- _TASK DETAILS_
Reproduce the records that follow without alteration, apart from removing the pictures.

- _DATA PROVIDED_
= = = = =
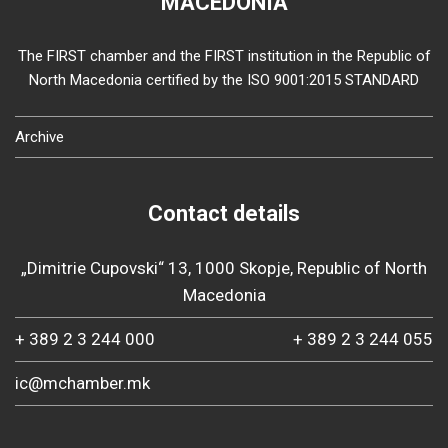
MACEDONIA
The FIRST chamber and the FIRST institution in the Republic of
North Macedonia certified by the ISO 9001:2015 STANDARD
Archive
Contact details
„Dimitrie Cupovski“ 13, 1000 Skopje, Republic of North
Macedonia
+ 389 2 3 244 000
+ 389 2 3 244 055
ic@mchamber.mk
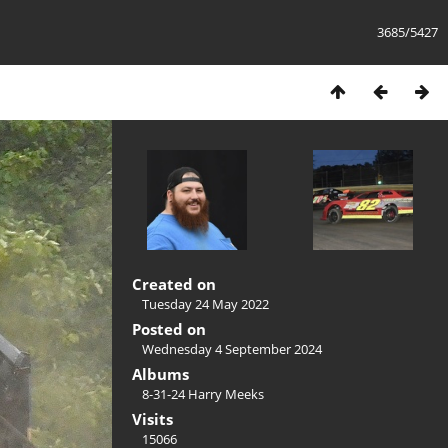
3685/5427
Created on
Tuesday 24 May 2022
Posted on
Wednesday 4 September 2024
Albums
8-31-24 Harry Meeks
Visits
15066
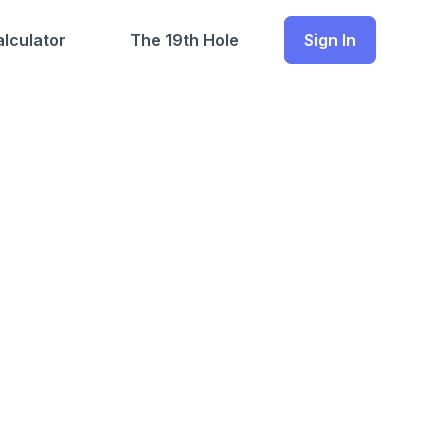
lculator
The 19th Hole
Sign In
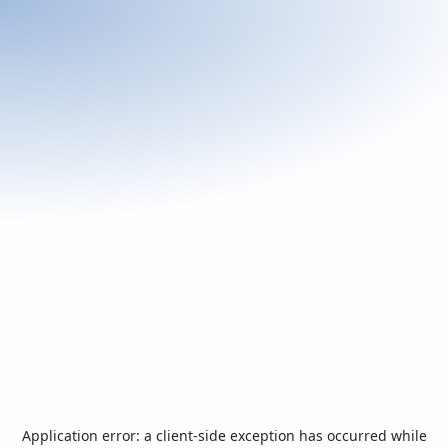
Application error: a
client
-side exception has occurred while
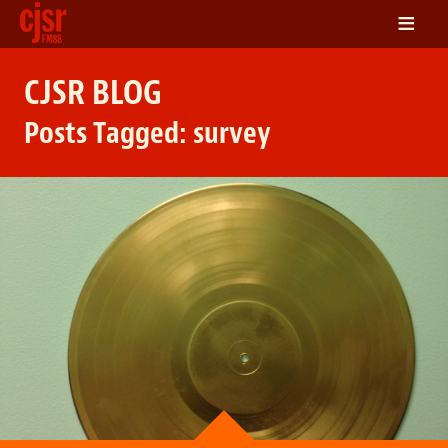
≡
LISTEN
CJSR BLOG
ON DEMAND
Posts Tagged:
survey
SCHEDULE
VOLUNTEER
NEWS
FRIENDS OF CJSR
CONTACT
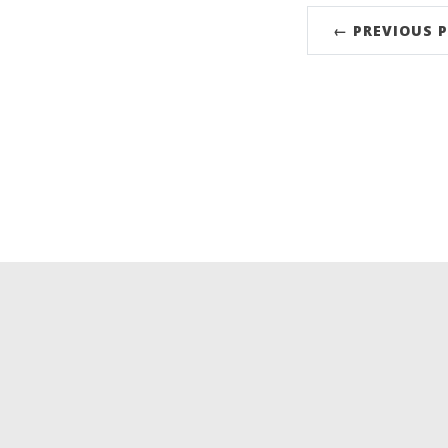
← PREVIOUS 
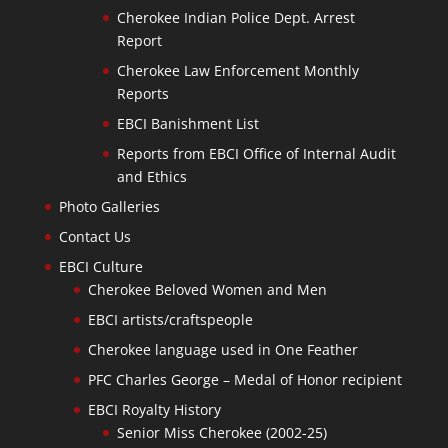
Cherokee Indian Police Dept. Arrest
Report
Cherokee Law Enforcement Monthly
Reports
EBCI Banishment List
Reports from EBCI Office of Internal Audit
and Ethics
Photo Galleries
Contact Us
EBCI Culture
Cherokee Beloved Women and Men
EBCI artists/craftspeople
Cherokee language used in One Feather
PFC Charles George – Medal of Honor recipient
EBCI Royalty History
Senior Miss Cherokee (2002-25)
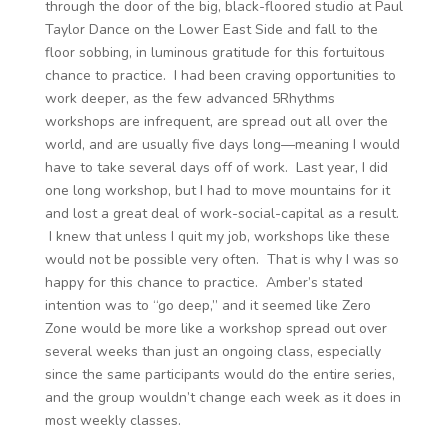
through the door of the big, black-floored studio at Paul
Taylor Dance on the Lower East Side and fall to the
floor sobbing, in luminous gratitude for this fortuitous
chance to practice. I had been craving opportunities to
work deeper, as the few advanced 5Rhythms
workshops are infrequent, are spread out all over the
world, and are usually five days long—meaning I would
have to take several days off of work. Last year, I did
one long workshop, but I had to move mountains for it
and lost a great deal of work-social-capital as a result.
I knew that unless I quit my job, workshops like these
would not be possible very often. That is why I was so
happy for this chance to practice. Amber’s stated
intention was to “go deep,” and it seemed like Zero
Zone would be more like a workshop spread out over
several weeks than just an ongoing class, especially
since the same participants would do the entire series,
and the group wouldn’t change each week as it does in
most weekly classes.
= = = = =
- _RESPONSE TO THE TASK_
MACEDONIA
The FIRST chamber and the FIRST institution in the Republic of
North Macedonia certified by the ISO 9001:2015 STANDARD
Archive
Contact details
„Dimitrie Cupovski“ 13, 1000 Skopje, Republic of North
Macedonia
+ 389 2 3 244 000
+ 389 2 3 244 055
ic@mchamber.mk
3685/5427
Created on
Tuesday 24 May 2022
Posted on
Wednesday 4 September 2024
Albums
8-31-24 Harry Meeks
Visits
15066
lculator
The 19th Hole
Sign In
Application error: a
client
-side exception has occurred while
≡
LISTEN
CJSR BLOG
ON DEMAND
Posts Tagged:
survey
SCHEDULE
VOLUNTEER
NEWS
FRIENDS OF CJSR
CONTACT
← PREVIOUS 
Cherokee Indian Police Dept. Arrest
Report
Cherokee Law Enforcement Monthly
Reports
EBCI Banishment List
Reports from EBCI Office of Internal Audit
and Ethics
Photo Galleries
Contact Us
EBCI Culture
Cherokee Beloved Women and Men
EBCI artists/craftspeople
Cherokee language used in One Feather
PFC Charles George – Medal of Honor recipient
EBCI Royalty History
Senior Miss Cherokee (2002-25)
through the door of the big, black-floored studio at Paul
Taylor Dance on the Lower East Side and fall to the
floor sobbing, in luminous gratitude for this fortuitous
chance to practice. I had been craving opportunities to
work deeper, as the few advanced 5Rhythms
workshops are infrequent, are spread out all over the
world, and are usually five days long—meaning I would
have to take several days off of work. Last year, I did
one long workshop, but I had to move mountains for it
and lost a great deal of work-social-capital as a result.
I knew that unless I quit my job, workshops like these
would not be possible very often. That is why I was so
happy for this chance to practice. Amber’s stated
intention was to “go deep,” and it seemed like Zero
Zone would be more like a workshop spread out over
several weeks than just an ongoing class, especially
since the same participants would do the entire series,
and the group wouldn’t change each week as it does in
most weekly classes.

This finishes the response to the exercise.